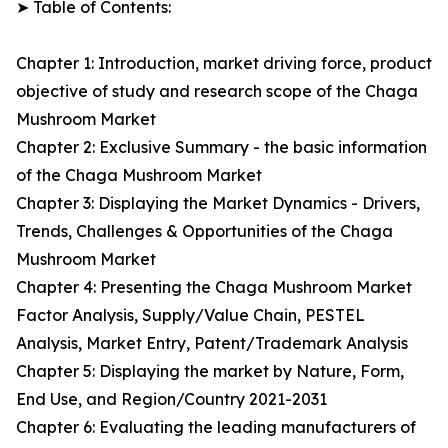
➤ Table of Contents:
Chapter 1: Introduction, market driving force, product
objective of study and research scope of the Chaga
Mushroom Market
Chapter 2: Exclusive Summary - the basic information
of the Chaga Mushroom Market
Chapter 3: Displaying the Market Dynamics - Drivers,
Trends, Challenges & Opportunities of the Chaga
Mushroom Market
Chapter 4: Presenting the Chaga Mushroom Market
Factor Analysis, Supply/Value Chain, PESTEL
Analysis, Market Entry, Patent/Trademark Analysis
Chapter 5: Displaying the market by Nature, Form,
End Use, and Region/Country 2021-2031
Chapter 6: Evaluating the leading manufacturers of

────

• _Activity_: Output the listing above exactly, pictures omitted.

• _Response_:
➤ Table of Contents:
Chapter 1: Introduction, market driving force, product
objective of study and research scope of the Chaga
Mushroom Market
Chapter 2: Exclusive Summary - the basic information
of the Chaga Mushroom Market
Chapter 3: Displaying the Market Dynamics - Drivers,
Trends, Challenges & Opportunities of the Chaga
Mushroom Market
Chapter 4: Presenting the Chaga Mushroom Market
Factor Analysis, Supply/Value Chain, PESTEL
Analysis, Market Entry, Patent/Trademark Analysis
Chapter 5: Displaying the market by Nature, Form,
End Use, and Region/Country 2021-2031
Chapter 6: Evaluating the leading manufacturers of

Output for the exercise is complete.